I'm not really convinced that these sort of routes really do much to increase modal share. The typical user type seems to be parent + kids on a weekend pootle, whereas the big growth in recent years has been the commuter/mamil types, who realistically are going to be riding on the road for the most part.


----------



## mjr (3 Dec 2015)

the snail said:


> Can't answer your question, but I suspect the answer is few or none. Councils are generally unwilling to go to court if they can help it because of the cost/time involved.


And yet, they'll do it for motorists. There's a thread elsewhere on here grumbling justifiably about the diversion of almost £1m of cycling grant in Norwich to repave an area for pedestrians and remove a roundabout for buses, yet the local councils there have spent £10m on the northern bypass before any building work has started.



> Also a lot of off-road routes rely on landowners consent, which would probably be difficult to obtain if they think that it will lead to a compulsory purchase order if they change their mind later.It is annoying though, one of my favourite rides was the beautiful 3 miles or so to Lacock for a pint, now a no through route since a new landowner withdrew consent for the last 100 metres.


I don't follow the logic in that - surely it would be easier to get landowner consent if there's a realistic prospect of a creation order and lower financial settlement from a land tribunal?

I share your pain on the loss of a permissive route. A stone road near me closed last autumn as a landowner withdrew permission, lengthening my route to the next town east by a mile. At least it's still possible without cycling on a rural A road, thanks to an existing gravelled bridleway.



> I'm not really convinced that these sort of routes really do much to increase modal share. The typical user type seems to be parent + kids on a weekend pootle, whereas the big growth in recent years has been the commuter/mamil types, who realistically are going to be riding on the road for the most part.


Sure, these cycle tracks should be built as effectively mini-roads safe for 20mph cycling, so that they're useful for as a transport link.


----------



## classic33 (8 Dec 2015)

It's one reason I posted this The Great Western Greenway, the law is on the landowners side over there, Ireland, so when such a scheme is carried out I tried to make it known.
We are fairly lucky in this country,at the moment, when it comes to accessing the countryside


----------



## Drago (8 Dec 2015)

Saved data entries
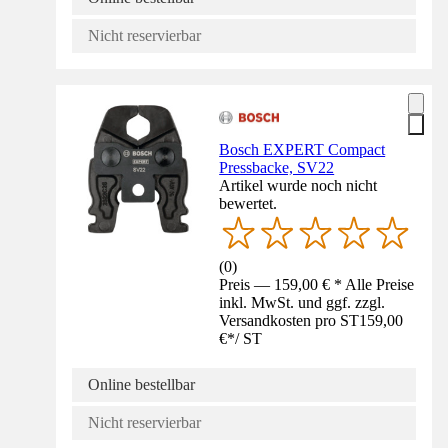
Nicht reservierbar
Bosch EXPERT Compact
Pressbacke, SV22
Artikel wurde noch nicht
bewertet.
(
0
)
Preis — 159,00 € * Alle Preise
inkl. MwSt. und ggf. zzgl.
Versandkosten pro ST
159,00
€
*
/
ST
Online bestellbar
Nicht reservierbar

...

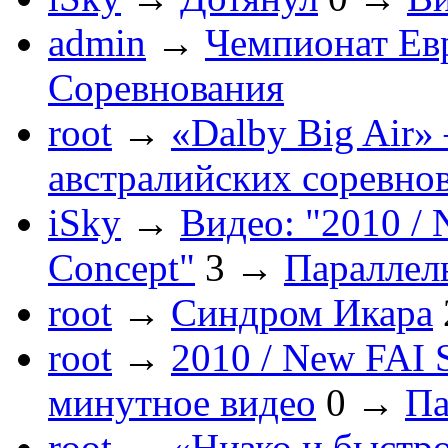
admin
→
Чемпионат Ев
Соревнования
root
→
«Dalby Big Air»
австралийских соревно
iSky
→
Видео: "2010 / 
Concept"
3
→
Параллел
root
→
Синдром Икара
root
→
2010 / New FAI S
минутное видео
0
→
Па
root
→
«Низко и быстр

● **TASK A**: In the forum thread on cycle routes, how much have the local councils spent on the northern bypass?
● **TASK B**: Do these statements agree with the forum thread on cycle routes? For each, say yes or no and quote the deciding words. (i) The ride to Lacock was about 3 miles. (ii) The stone road closed last spring. (iii) According to classic33, the law in Ireland is on the landowners' side.
● **TASK C**: Reproduce the forum thread on cycle routes between "I don't follow" and "a land tribunal?", inclusive.

● **REPLY A**: £10m, before any building work has started.

● **REPLY B**:
(i) Yes: "the beautiful 3 miles or so to Lacock for a pint"
(ii) No: "A stone road near me closed last autumn"
(iii) Yes: "the law is on the landowners side over there, Ireland"

● **REPLY C**:
I don't follow the logic in that - surely it would be easier to get landowner consent if there's a realistic prospect of a creation order and lower financial settlement from a land tribunal?